泛“蕴含”运算和泛“串行推理”运算研究

Studies on Generalized Implication Operation and Generalized Series Reasoning Operation

泛“蕴含”运算是广泛存在于经验性思维、不确定性推理和各种多值逻辑系统具有普遍意义的逻辑运算之一．但常见蕴含算子往往凭主观经验给定，缺乏理论指导和使用的有效性分析，具有很大的随意性和盲目性．本文首先研究了“蕴含”运算的思想基础，认为“蕴含”运算是“串行推理”运算的逆运算．然后提出了“蕴含”公理，从代数系统角度给出了“蕴含”运算的定义，提出并证明了“蕴含”运算的表示定理，对常见的蕴含算子进行了有效性分析．最后研究了“蕴含”运算在“串行推理”运算中的运用．从而克服了已有的蕴含运算理论存在的不足．这样实际应用就可根据“蕴含”公理和“蕴含”运算的表示定理设计“蕴含”算子和泛“蕴含”运算公式簇。

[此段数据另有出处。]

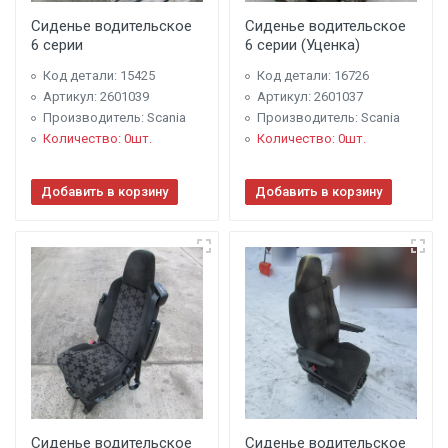
Сиденье водительское
Сиденье водительское
6 серии
6 серии (Уценка)
Код детали: 15425
Код детали: 16726
Артикул: 2601039
Артикул: 2601037
Производитель: Scania
Производитель: Scania
Количество: 0шт.
Количество: 0шт.
Добавить в корзину
Добавить в корзину
Сиденье водительское
Сиденье водительское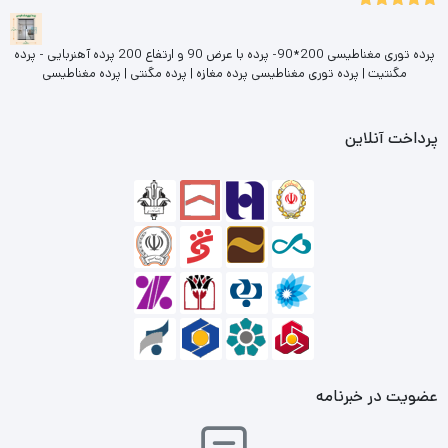
5.00
نمره
از 5
پرده توری مغناطیسی 200*90- پرده با عرض 90 و ارتفاع 200 پرده آهنربایی - پرده
مگنتیت | پرده توری مغناطیسی پرده مغازه | پرده مگنتی | پرده مغناطیسی
پرداخت آنلاین
عضویت در خبرنامه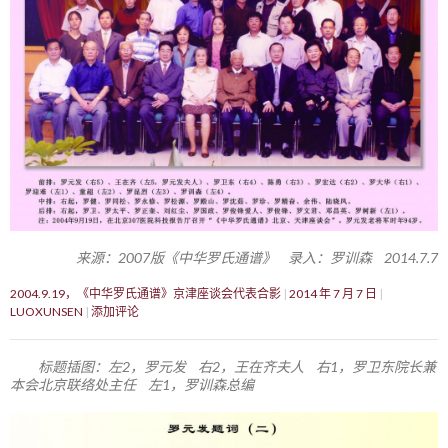
来源：2007版《中华罗氏通谱》 录入：罗训森 2014.7.7
2004.9.19，《中华罗氏通谱》京津座谈会代表合影
2014 年 7 月 7 日
LUOXUNSEN
添加评论
标题插图：左2，罗元发 右2，王在齐夫人 右1，罗卫东院长兼
本会北京联络处主任 左1，罗训森总编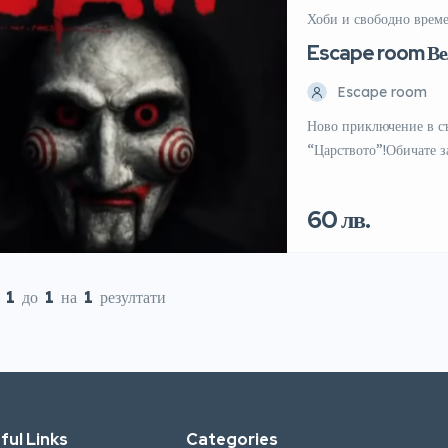
Хоби и свободно врем
Escape room Ве
Escape room
Ново приключение в с
“Царството”!Обичате з
логиката и отбора си 
приятели, семейства 
60 лв.
„Симеон Велики 10 В
Ниво на трудност: о
е
1
до
1
на
1
резултати
ful Links
Categories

Generalized “IMPLICATION” operation (IO) is one of the logical operations that widely exist in experienced thinking, uncertain reasoning, and all kinds of multi valued logical systems and have general significance. But the applications often give the logical operators without theoretic guide and the analyses of their effectiveness. In addition, they are often given at will and blindly. The authors first study the thinking foundation of IO, hold that IO is the inverse operation of series reasoning operation, then put forward the IO axiom, give the definition of IO from the viewpoint of algebraic system, raise and prove the representation theorem of IO which guarantees that the operators generated by it belong to IO and all operators belonging to IO can be generated by it, compare and analyse the implication operators in common use, finally study the utilization of IO in series reasoning operation. Thus the faults that the existing theory about IO have been overcome, the applications can design the implication operators according to the IO axiom and the representation theorem of IO which provide the theoretic foundation for the designing of generalized implication operators and ensure the reasoning conclusions exact and believable.